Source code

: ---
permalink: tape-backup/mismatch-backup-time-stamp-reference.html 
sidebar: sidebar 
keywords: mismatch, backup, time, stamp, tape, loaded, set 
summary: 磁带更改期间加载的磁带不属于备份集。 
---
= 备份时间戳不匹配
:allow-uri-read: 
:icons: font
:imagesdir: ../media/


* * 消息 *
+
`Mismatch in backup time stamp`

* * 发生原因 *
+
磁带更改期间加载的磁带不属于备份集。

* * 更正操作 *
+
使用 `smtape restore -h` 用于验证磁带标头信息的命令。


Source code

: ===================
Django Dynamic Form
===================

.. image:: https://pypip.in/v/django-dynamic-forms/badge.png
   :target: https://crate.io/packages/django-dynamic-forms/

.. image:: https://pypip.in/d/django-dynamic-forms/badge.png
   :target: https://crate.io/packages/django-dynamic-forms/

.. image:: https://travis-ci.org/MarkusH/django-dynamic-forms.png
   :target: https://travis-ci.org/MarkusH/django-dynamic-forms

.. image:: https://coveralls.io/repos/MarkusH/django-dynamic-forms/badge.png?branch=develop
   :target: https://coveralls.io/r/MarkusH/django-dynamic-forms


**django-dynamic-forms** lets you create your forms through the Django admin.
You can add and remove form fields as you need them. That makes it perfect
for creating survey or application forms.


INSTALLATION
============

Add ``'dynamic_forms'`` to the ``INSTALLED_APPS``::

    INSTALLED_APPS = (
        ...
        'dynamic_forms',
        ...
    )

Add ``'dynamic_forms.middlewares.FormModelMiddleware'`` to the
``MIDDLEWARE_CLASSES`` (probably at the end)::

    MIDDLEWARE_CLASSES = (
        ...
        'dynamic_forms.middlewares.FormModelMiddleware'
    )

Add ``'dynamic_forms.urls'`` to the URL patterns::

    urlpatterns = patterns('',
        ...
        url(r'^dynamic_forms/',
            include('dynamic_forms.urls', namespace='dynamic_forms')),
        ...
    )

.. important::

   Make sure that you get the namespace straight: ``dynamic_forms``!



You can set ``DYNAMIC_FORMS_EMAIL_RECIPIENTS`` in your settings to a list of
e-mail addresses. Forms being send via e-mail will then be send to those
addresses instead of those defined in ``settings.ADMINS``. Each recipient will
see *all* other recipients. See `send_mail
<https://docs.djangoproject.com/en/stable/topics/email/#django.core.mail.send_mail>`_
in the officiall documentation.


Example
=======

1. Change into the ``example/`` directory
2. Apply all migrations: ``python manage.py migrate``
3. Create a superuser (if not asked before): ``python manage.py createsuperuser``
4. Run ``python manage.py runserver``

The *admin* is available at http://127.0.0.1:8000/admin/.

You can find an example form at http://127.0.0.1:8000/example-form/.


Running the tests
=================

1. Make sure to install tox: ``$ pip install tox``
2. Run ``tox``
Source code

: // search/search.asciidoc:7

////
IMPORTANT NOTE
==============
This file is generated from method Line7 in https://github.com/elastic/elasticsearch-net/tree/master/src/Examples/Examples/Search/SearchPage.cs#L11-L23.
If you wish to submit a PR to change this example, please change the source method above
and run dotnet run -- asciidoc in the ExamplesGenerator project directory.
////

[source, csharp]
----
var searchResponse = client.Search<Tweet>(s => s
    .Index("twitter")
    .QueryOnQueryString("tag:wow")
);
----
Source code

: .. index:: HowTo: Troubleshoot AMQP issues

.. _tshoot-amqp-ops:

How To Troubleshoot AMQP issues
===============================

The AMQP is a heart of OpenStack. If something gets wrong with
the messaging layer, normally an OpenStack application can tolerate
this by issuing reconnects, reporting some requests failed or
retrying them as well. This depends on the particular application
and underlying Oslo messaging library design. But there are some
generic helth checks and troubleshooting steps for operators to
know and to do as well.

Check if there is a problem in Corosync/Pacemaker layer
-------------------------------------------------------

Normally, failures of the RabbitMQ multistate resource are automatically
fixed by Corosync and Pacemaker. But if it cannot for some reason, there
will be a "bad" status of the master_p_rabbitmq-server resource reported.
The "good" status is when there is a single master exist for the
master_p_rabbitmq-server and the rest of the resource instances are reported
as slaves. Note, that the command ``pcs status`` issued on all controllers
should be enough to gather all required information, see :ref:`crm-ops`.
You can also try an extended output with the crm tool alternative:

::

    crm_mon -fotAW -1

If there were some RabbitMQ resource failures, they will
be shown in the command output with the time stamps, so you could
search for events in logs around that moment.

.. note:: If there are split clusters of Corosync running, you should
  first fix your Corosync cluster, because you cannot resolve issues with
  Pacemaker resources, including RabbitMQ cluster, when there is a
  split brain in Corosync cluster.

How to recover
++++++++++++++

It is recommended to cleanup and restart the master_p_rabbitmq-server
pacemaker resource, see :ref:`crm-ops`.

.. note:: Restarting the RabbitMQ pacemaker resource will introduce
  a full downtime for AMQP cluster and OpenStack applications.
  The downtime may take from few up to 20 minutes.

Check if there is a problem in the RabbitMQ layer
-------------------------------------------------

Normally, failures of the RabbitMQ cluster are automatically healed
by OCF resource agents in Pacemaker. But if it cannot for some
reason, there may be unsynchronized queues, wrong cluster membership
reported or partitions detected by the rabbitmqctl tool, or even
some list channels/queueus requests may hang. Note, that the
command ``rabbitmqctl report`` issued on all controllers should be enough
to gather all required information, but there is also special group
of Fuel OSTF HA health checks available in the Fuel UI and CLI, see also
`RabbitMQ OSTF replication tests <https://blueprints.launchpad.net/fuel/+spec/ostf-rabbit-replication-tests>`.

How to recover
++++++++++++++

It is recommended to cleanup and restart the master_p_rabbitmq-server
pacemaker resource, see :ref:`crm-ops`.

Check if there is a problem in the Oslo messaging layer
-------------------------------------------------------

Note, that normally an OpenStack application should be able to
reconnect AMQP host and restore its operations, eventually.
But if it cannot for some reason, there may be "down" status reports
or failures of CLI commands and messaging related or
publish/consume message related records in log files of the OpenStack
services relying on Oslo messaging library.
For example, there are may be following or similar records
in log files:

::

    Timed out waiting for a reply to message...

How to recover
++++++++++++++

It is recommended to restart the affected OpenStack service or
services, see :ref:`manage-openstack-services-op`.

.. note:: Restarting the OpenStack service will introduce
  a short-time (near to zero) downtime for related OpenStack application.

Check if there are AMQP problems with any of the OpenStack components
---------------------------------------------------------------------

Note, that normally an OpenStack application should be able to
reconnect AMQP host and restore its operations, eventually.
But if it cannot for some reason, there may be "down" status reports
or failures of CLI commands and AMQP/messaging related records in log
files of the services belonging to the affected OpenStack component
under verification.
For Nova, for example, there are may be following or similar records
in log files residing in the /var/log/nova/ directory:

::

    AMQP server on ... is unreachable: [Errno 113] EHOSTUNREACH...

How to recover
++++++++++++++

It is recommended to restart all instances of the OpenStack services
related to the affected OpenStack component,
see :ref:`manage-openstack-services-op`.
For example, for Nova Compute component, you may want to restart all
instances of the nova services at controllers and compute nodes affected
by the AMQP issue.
* * * * * * *
Exercise goal. A word-for-word repeat of the full data is needed.

Task result.
Source code

: ---
permalink: tape-backup/mismatch-backup-time-stamp-reference.html 
sidebar: sidebar 
keywords: mismatch, backup, time, stamp, tape, loaded, set 
summary: 磁带更改期间加载的磁带不属于备份集。 
---
= 备份时间戳不匹配
:allow-uri-read: 
:icons: font
:imagesdir: ../media/


* * 消息 *
+
`Mismatch in backup time stamp`

* * 发生原因 *
+
磁带更改期间加载的磁带不属于备份集。

* * 更正操作 *
+
使用 `smtape restore -h` 用于验证磁带标头信息的命令。


Source code

: ===================
Django Dynamic Form
===================

.. image:: https://pypip.in/v/django-dynamic-forms/badge.png
   :target: https://crate.io/packages/django-dynamic-forms/

.. image:: https://pypip.in/d/django-dynamic-forms/badge.png
   :target: https://crate.io/packages/django-dynamic-forms/

.. image:: https://travis-ci.org/MarkusH/django-dynamic-forms.png
   :target: https://travis-ci.org/MarkusH/django-dynamic-forms

.. image:: https://coveralls.io/repos/MarkusH/django-dynamic-forms/badge.png?branch=develop
   :target: https://coveralls.io/r/MarkusH/django-dynamic-forms


**django-dynamic-forms** lets you create your forms through the Django admin.
You can add and remove form fields as you need them. That makes it perfect
for creating survey or application forms.


INSTALLATION
============

Add ``'dynamic_forms'`` to the ``INSTALLED_APPS``::

    INSTALLED_APPS = (
        ...
        'dynamic_forms',
        ...
    )

Add ``'dynamic_forms.middlewares.FormModelMiddleware'`` to the
``MIDDLEWARE_CLASSES`` (probably at the end)::

    MIDDLEWARE_CLASSES = (
        ...
        'dynamic_forms.middlewares.FormModelMiddleware'
    )

Add ``'dynamic_forms.urls'`` to the URL patterns::

    urlpatterns = patterns('',
        ...
        url(r'^dynamic_forms/',
            include('dynamic_forms.urls', namespace='dynamic_forms')),
        ...
    )

.. important::

   Make sure that you get the namespace straight: ``dynamic_forms``!



You can set ``DYNAMIC_FORMS_EMAIL_RECIPIENTS`` in your settings to a list of
e-mail addresses. Forms being send via e-mail will then be send to those
addresses instead of those defined in ``settings.ADMINS``. Each recipient will
see *all* other recipients. See `send_mail
<https://docs.djangoproject.com/en/stable/topics/email/#django.core.mail.send_mail>`_
in the officiall documentation.


Example
=======

1. Change into the ``example/`` directory
2. Apply all migrations: ``python manage.py migrate``
3. Create a superuser (if not asked before): ``python manage.py createsuperuser``
4. Run ``python manage.py runserver``

The *admin* is available at http://127.0.0.1:8000/admin/.

You can find an example form at http://127.0.0.1:8000/example-form/.


Running the tests
=================

1. Make sure to install tox: ``$ pip install tox``
2. Run ``tox``
Source code

: // search/search.asciidoc:7

////
IMPORTANT NOTE
==============
This file is generated from method Line7 in https://github.com/elastic/elasticsearch-net/tree/master/src/Examples/Examples/Search/SearchPage.cs#L11-L23.
If you wish to submit a PR to change this example, please change the source method above
and run dotnet run -- asciidoc in the ExamplesGenerator project directory.
////

[source, csharp]
----
var searchResponse = client.Search<Tweet>(s => s
    .Index("twitter")
    .QueryOnQueryString("tag:wow")
);
----
Source code

: .. index:: HowTo: Troubleshoot AMQP issues

.. _tshoot-amqp-ops:

How To Troubleshoot AMQP issues
===============================

The AMQP is a heart of OpenStack. If something gets wrong with
the messaging layer, normally an OpenStack application can tolerate
this by issuing reconnects, reporting some requests failed or
retrying them as well. This depends on the particular application
and underlying Oslo messaging library design. But there are some
generic helth checks and troubleshooting steps for operators to
know and to do as well.

Check if there is a problem in Corosync/Pacemaker layer
-------------------------------------------------------

Normally, failures of the RabbitMQ multistate resource are automatically
fixed by Corosync and Pacemaker. But if it cannot for some reason, there
will be a "bad" status of the master_p_rabbitmq-server resource reported.
The "good" status is when there is a single master exist for the
master_p_rabbitmq-server and the rest of the resource instances are reported
as slaves. Note, that the command ``pcs status`` issued on all controllers
should be enough to gather all required information, see :ref:`crm-ops`.
You can also try an extended output with the crm tool alternative:

::

    crm_mon -fotAW -1

If there were some RabbitMQ resource failures, they will
be shown in the command output with the time stamps, so you could
search for events in logs around that moment.

.. note:: If there are split clusters of Corosync running, you should
  first fix your Corosync cluster, because you cannot resolve issues with
  Pacemaker resources, including RabbitMQ cluster, when there is a
  split brain in Corosync cluster.

How to recover
++++++++++++++

It is recommended to cleanup and restart the master_p_rabbitmq-server
pacemaker resource, see :ref:`crm-ops`.

.. note:: Restarting the RabbitMQ pacemaker resource will introduce
  a full downtime for AMQP cluster and OpenStack applications.
  The downtime may take from few up to 20 minutes.

Check if there is a problem in the RabbitMQ layer
-------------------------------------------------

Normally, failures of the RabbitMQ cluster are automatically healed
by OCF resource agents in Pacemaker. But if it cannot for some
reason, there may be unsynchronized queues, wrong cluster membership
reported or partitions detected by the rabbitmqctl tool, or even
some list channels/queueus requests may hang. Note, that the
command ``rabbitmqctl report`` issued on all controllers should be enough
to gather all required information, but there is also special group
of Fuel OSTF HA health checks available in the Fuel UI and CLI, see also
`RabbitMQ OSTF replication tests <https://blueprints.launchpad.net/fuel/+spec/ostf-rabbit-replication-tests>`.

How to recover
++++++++++++++

It is recommended to cleanup and restart the master_p_rabbitmq-server
pacemaker resource, see :ref:`crm-ops`.

Check if there is a problem in the Oslo messaging layer
-------------------------------------------------------

Note, that normally an OpenStack application should be able to
reconnect AMQP host and restore its operations, eventually.
But if it cannot for some reason, there may be "down" status reports
or failures of CLI commands and messaging related or
publish/consume message related records in log files of the OpenStack
services relying on Oslo messaging library.
For example, there are may be following or similar records
in log files:

::

    Timed out waiting for a reply to message...

How to recover
++++++++++++++

It is recommended to restart the affected OpenStack service or
services, see :ref:`manage-openstack-services-op`.

.. note:: Restarting the OpenStack service will introduce
  a short-time (near to zero) downtime for related OpenStack application.

Check if there are AMQP problems with any of the OpenStack components
---------------------------------------------------------------------

Note, that normally an OpenStack application should be able to
reconnect AMQP host and restore its operations, eventually.
But if it cannot for some reason, there may be "down" status reports
or failures of CLI commands and AMQP/messaging related records in log
files of the services belonging to the affected OpenStack component
under verification.
For Nova, for example, there are may be following or similar records
in log files residing in the /var/log/nova/ directory:

::

    AMQP server on ... is unreachable: [Errno 113] EHOSTUNREACH...

How to recover
++++++++++++++

It is recommended to restart all instances of the OpenStack services
related to the affected OpenStack component,
see :ref:`manage-openstack-services-op`.
For example, for Nova Compute component, you may want to restart all
instances of the nova services at controllers and compute nodes affected
by the AMQP issue.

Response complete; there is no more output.